ABD, F.Gülen'in vasıtası ve AKEPE'nin kanalı ile dincileri,kürtleri ve kürtçüleri kullanmaktadır.
İslam coğrafyasında, ABD birinci dönem yayılmacılığını DP iktidarı ile yapmıştır. İkinci dönem yayılmacılığını da Özal ve onun devamında da Fethullah cemaati ve AKEPE iktidarı ile yapmaktadır. İkinci Dünya Savaşı sonrasında bölgede etkin rol alan ABD, daha sonra ise "Yeni Dünya Düzeni" ile hakimiyetini kurmuştur.
AKEPE'nin 03.11.2002'de hükümet olması, sadece siyasal islamcıların değil, ABD yanlısı bir blokun da iktidar olmasıdır! 19.yy başından beri ülkemizde ajanları vasıtasıyla faaliyette bulunan ABD, şimdi ise AKEPE iktidarı ve yerel yönetimleri ile F.Gülen cemaatinin de marifet(!)iyle, Özal'ın ve daha öncesinde de Menderes'in başlattığı "liberal-muhafazakar-demokrat"lığa uygun din anlayışının reformlarını bitirmeye çalışıyor. Tabi ki Türkiye Cumhuriyeti Devleti'ni de küreselleşmeye uygun olarak yeniden biçimlendiriyor!

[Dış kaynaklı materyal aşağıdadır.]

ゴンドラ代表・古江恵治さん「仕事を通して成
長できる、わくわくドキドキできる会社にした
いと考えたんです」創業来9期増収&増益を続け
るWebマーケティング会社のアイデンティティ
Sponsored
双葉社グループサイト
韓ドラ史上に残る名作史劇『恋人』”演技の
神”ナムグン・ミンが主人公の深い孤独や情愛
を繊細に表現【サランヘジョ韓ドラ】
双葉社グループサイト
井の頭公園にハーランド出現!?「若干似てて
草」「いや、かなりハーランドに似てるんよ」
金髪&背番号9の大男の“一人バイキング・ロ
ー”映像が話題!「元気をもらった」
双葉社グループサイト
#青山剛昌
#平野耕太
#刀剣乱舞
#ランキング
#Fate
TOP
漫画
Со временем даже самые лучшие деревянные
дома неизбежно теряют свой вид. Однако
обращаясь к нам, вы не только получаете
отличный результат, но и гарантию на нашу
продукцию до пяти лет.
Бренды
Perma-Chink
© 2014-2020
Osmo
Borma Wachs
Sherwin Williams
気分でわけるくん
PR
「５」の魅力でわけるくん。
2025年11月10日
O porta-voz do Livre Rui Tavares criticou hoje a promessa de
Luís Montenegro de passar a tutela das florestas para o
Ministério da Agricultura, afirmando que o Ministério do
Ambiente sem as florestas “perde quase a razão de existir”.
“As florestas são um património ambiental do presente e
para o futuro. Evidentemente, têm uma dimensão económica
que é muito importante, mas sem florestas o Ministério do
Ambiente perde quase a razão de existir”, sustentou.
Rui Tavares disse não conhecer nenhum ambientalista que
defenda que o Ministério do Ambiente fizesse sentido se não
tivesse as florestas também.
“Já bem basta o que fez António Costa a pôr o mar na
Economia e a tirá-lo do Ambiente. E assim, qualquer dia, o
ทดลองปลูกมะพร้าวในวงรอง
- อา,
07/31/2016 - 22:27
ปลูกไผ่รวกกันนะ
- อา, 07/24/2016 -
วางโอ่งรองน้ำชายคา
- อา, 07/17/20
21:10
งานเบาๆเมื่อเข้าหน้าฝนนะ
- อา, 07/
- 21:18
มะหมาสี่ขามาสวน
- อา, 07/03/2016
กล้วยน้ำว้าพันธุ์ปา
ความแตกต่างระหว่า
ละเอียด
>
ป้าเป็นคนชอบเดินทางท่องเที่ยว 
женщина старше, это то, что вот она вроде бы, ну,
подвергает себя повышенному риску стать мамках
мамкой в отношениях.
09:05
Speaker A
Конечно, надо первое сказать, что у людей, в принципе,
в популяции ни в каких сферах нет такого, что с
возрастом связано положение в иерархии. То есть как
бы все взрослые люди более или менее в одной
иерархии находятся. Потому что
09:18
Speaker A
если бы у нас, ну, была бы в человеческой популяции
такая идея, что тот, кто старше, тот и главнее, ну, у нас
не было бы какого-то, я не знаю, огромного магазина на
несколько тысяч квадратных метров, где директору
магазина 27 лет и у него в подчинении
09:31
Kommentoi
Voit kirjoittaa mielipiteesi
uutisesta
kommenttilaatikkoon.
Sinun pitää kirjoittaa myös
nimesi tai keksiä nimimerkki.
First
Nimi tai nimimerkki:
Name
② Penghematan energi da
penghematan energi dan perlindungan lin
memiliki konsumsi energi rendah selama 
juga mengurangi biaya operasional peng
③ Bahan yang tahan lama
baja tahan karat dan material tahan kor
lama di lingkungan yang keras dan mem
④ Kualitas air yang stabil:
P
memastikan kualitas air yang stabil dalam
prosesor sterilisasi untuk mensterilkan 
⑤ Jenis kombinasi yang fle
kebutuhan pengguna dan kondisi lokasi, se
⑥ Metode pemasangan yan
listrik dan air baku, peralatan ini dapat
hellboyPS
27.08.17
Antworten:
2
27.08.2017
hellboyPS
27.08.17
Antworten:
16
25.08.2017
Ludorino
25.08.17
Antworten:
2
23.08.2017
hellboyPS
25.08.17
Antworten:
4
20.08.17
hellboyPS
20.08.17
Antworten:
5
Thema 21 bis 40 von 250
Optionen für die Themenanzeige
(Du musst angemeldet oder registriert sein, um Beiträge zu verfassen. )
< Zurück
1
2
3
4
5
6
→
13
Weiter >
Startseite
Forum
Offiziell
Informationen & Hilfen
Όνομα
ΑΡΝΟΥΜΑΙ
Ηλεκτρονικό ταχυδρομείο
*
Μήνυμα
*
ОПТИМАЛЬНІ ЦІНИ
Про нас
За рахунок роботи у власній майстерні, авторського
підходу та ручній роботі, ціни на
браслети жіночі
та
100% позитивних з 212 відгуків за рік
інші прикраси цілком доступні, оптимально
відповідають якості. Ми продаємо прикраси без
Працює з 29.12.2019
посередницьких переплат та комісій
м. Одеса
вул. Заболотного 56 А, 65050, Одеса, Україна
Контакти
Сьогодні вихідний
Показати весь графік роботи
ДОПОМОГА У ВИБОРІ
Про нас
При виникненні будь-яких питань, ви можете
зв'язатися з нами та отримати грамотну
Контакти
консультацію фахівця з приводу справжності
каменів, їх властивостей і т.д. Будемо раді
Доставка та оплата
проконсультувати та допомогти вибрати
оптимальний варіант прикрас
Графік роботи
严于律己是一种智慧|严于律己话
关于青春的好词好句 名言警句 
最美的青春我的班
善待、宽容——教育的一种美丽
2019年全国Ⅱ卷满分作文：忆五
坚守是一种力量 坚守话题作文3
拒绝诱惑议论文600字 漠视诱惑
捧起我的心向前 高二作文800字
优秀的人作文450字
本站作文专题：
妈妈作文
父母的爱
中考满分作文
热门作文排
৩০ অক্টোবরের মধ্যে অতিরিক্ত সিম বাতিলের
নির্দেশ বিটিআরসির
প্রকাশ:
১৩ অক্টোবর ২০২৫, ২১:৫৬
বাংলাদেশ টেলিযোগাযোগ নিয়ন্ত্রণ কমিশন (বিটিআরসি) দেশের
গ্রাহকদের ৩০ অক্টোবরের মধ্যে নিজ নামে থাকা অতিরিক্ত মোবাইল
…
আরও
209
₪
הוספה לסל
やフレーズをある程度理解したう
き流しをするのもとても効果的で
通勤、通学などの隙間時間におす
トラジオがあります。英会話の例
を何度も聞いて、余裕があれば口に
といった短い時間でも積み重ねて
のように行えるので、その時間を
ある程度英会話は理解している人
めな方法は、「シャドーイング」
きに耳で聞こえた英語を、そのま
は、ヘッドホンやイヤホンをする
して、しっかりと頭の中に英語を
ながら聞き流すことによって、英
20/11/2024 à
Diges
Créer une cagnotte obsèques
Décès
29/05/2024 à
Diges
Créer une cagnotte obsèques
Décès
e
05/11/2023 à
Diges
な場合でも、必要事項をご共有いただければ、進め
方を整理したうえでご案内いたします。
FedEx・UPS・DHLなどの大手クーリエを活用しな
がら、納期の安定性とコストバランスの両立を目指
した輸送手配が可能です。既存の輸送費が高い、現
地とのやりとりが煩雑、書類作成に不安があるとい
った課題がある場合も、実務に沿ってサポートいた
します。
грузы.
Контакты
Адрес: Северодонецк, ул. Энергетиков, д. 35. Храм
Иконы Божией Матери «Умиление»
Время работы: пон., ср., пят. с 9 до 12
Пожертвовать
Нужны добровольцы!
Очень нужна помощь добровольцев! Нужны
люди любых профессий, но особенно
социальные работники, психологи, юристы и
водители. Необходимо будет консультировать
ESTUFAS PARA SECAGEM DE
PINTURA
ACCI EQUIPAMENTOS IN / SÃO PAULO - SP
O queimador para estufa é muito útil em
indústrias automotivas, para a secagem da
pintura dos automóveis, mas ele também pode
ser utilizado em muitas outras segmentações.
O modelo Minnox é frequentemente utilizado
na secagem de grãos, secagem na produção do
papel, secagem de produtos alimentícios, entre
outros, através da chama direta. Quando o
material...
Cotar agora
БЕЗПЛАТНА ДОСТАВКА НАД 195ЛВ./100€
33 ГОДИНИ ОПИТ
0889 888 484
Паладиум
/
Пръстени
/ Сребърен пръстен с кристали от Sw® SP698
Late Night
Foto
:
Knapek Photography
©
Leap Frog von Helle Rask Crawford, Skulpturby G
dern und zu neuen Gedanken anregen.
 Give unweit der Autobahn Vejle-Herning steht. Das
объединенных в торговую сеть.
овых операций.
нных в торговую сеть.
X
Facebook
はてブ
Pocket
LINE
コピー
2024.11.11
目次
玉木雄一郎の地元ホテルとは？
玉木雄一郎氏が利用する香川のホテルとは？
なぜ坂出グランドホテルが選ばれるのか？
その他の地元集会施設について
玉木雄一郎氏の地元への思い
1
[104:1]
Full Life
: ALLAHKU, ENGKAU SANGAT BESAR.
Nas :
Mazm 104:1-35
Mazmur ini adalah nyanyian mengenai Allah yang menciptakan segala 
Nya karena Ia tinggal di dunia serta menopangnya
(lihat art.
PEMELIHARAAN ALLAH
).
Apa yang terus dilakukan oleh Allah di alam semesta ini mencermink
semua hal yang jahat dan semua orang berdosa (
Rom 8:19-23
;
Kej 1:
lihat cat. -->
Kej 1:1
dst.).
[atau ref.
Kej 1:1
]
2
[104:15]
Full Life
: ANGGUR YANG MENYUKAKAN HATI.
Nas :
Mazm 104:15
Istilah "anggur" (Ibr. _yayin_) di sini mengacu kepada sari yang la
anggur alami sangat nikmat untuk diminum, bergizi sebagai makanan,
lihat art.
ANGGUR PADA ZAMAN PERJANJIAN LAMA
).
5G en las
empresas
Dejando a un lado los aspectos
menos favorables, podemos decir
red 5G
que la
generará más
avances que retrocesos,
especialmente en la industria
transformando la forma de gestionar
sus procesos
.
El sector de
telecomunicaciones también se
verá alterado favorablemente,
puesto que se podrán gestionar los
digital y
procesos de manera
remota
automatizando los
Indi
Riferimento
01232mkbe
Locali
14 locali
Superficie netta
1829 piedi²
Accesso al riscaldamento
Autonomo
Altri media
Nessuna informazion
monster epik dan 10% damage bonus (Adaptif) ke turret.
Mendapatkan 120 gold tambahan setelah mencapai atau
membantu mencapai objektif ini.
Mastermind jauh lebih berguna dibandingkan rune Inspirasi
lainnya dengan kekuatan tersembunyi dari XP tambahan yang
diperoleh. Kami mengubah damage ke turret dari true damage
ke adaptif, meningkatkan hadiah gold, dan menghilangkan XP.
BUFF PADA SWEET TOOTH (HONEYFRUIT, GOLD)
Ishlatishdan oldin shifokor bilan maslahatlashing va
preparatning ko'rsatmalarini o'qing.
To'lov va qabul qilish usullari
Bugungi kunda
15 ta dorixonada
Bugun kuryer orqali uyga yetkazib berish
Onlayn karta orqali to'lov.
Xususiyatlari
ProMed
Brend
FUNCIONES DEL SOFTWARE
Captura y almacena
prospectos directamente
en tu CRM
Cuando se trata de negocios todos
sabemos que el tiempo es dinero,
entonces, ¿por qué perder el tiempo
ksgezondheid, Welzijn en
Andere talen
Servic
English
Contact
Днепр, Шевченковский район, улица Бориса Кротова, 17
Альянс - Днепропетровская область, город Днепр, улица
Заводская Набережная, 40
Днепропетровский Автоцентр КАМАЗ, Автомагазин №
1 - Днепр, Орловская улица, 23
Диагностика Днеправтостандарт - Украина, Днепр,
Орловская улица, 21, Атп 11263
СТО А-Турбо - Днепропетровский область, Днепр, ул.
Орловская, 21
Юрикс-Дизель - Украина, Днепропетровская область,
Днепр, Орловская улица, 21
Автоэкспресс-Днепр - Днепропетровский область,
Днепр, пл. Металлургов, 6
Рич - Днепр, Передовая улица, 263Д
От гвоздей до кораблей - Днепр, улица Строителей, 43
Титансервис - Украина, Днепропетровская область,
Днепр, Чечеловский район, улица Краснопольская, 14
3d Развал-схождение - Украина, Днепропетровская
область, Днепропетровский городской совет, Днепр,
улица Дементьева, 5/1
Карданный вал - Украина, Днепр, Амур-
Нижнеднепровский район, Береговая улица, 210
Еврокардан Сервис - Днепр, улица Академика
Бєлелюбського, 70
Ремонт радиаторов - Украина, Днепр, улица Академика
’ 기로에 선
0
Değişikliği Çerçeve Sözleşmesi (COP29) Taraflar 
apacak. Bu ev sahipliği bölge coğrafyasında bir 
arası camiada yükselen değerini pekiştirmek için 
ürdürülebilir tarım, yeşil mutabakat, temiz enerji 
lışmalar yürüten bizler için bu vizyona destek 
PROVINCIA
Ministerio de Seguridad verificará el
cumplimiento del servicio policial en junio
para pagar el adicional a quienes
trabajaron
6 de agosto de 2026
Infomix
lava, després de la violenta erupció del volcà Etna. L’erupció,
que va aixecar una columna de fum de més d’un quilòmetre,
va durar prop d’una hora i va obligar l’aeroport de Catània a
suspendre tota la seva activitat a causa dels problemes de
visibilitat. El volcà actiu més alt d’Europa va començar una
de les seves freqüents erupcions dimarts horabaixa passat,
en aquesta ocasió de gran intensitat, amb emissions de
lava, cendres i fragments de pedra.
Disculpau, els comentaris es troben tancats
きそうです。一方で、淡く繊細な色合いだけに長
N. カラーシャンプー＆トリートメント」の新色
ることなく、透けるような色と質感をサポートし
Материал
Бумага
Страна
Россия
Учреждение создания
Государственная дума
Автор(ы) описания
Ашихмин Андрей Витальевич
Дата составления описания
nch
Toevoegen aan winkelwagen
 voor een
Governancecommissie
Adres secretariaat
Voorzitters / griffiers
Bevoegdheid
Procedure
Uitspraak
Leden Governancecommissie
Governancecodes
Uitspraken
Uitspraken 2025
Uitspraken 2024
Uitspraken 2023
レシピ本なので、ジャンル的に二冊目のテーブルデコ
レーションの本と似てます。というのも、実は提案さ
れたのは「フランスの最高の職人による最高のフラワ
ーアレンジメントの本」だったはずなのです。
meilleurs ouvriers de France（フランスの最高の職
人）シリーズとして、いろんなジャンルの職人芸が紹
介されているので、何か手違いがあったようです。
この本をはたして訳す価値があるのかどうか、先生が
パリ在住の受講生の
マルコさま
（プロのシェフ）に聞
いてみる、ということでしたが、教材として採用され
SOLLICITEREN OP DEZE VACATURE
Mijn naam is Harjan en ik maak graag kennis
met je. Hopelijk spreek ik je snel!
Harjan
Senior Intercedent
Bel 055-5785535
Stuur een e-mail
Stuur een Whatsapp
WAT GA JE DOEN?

ABD ile içiçe olan İngiltere ve İsrail'in de destekleyicisi olduğu, Türkiye’yi "eksen ülke" yapacak olan BOP'un hedefleri; "İsrail'i korumak ve kollamak, ABD'nin bölge ülkelerini sömürmesi ve petrolleri kontrol etmesi"dir!
Sonuç:
Aslında konunun özeti yine yazımızın içinde de geçen şu satırlardadır: "Emperyalist Batı(ABD,AB,İsrail)'nın Ortadoğu, Kafkasya, Orta Asya ve Kuzey Afrika'da hegamonya kurma projesi olan BOP'un marş motoru ılımlı islam, bu motorun kontak anahtarı ise F.Gülen ve cemaatidir!"…
Kaynaklar:
1. İsmail Onarlı, “Washington’da Bir Abant Toplantısı” adlı makalesi.
2. Sina Akşin, 31 Mart Olayı, Sinan Yay.
3. Atatürk İlkeleri ve İnkılap Tarihimiz, Kara Kuv.Kom.lığı Yay.
4. Devrim ve İlkeleriyle Atatürk, Genel Kurmay Yay.